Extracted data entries
*-*-*

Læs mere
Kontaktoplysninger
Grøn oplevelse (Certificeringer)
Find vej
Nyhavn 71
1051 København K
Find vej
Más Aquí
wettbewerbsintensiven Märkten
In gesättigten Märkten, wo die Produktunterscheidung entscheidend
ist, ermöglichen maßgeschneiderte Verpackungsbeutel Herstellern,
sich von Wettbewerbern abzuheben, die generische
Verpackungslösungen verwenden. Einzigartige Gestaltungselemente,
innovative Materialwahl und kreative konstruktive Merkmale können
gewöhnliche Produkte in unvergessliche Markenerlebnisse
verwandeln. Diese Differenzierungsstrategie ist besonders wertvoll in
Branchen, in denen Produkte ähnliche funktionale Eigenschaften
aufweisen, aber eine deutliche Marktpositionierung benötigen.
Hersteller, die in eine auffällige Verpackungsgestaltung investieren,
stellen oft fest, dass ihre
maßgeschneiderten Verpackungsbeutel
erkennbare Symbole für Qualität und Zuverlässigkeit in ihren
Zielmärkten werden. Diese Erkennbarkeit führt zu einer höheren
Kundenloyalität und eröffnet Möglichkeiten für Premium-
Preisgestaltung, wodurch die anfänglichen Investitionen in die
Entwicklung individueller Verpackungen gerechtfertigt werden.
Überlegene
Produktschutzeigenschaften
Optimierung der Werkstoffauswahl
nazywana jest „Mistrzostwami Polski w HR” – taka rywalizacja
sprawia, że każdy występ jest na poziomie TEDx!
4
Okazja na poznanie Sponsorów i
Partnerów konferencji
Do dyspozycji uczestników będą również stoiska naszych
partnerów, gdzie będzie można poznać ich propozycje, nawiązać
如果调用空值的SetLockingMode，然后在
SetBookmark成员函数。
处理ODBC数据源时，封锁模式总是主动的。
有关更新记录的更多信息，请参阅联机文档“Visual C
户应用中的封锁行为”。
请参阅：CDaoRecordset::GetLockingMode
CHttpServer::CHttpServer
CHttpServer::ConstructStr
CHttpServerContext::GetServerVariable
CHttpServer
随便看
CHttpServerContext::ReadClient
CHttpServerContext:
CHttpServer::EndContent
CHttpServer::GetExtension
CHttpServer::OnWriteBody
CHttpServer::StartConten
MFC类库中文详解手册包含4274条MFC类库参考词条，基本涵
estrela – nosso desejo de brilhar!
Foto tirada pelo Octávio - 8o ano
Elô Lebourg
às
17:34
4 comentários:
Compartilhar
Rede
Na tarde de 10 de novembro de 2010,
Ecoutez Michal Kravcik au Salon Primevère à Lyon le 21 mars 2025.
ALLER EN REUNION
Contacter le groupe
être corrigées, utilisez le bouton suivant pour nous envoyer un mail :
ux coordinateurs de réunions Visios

*-*-*

- _WHAT TO PRODUCE_
Above are the entries. Copy exactly the part that opens with the line containing "partnerów, gdzie będzie" and closes with the line containing "CHttpServer::ConstructStr", and no more.

- _TASK RESPONSE_
partnerów, gdzie będzie można poznać ich propozycje, nawiązać
如果调用空值的SetLockingMode，然后在
SetBookmark成员函数。
处理ODBC数据源时，封锁模式总是主动的。
有关更新记录的更多信息，请参阅联机文档“Visual C
户应用中的封锁行为”。
请参阅：CDaoRecordset::GetLockingMode
CHttpServer::CHttpServer
CHttpServer::ConstructStr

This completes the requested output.